Data records
***
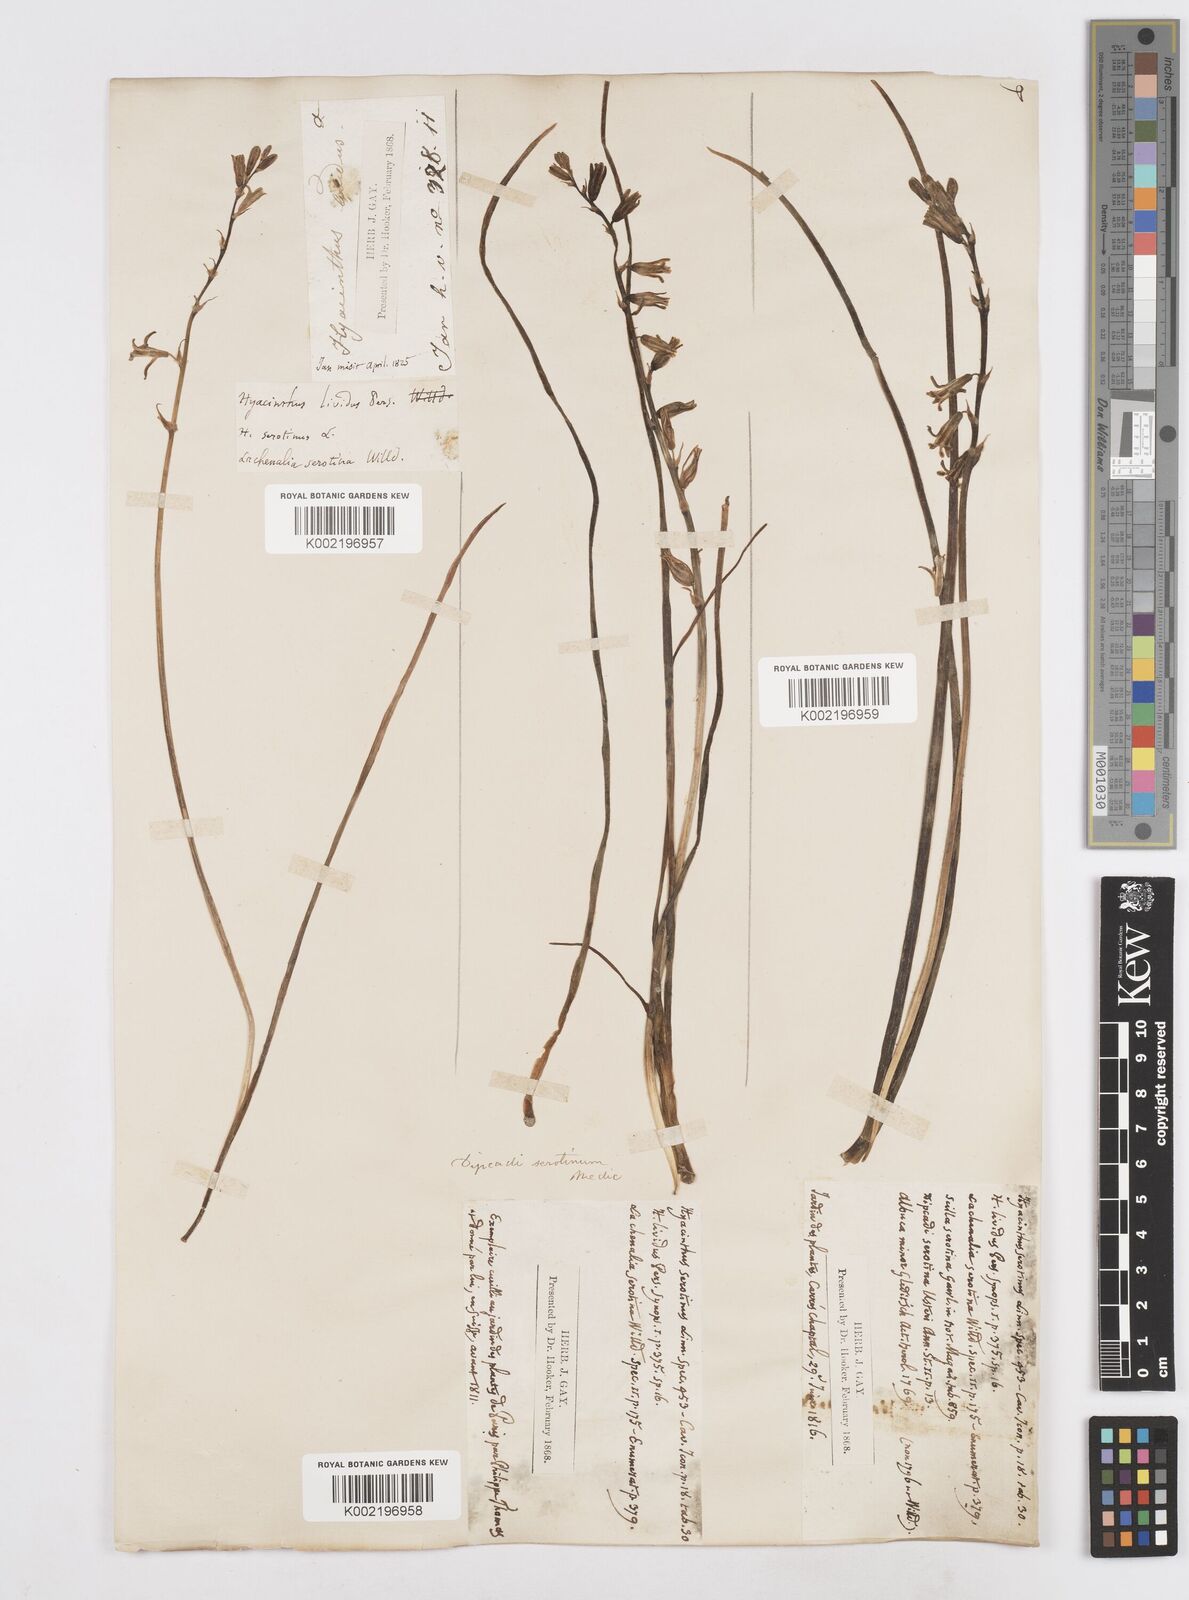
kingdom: Plantae
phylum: Tracheophyta
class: Liliopsida
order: Asparagales
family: Asparagaceae
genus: Dipcadi
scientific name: Dipcadi serotinum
***
Please output each of the items above line for line, leaving out the pictures.

### Finished exercise
kingdom: Plantae
phylum: Tracheophyta
class: Liliopsida
order: Asparagales
family: Asparagaceae
genus: Dipcadi
scientific name: Dipcadi serotinum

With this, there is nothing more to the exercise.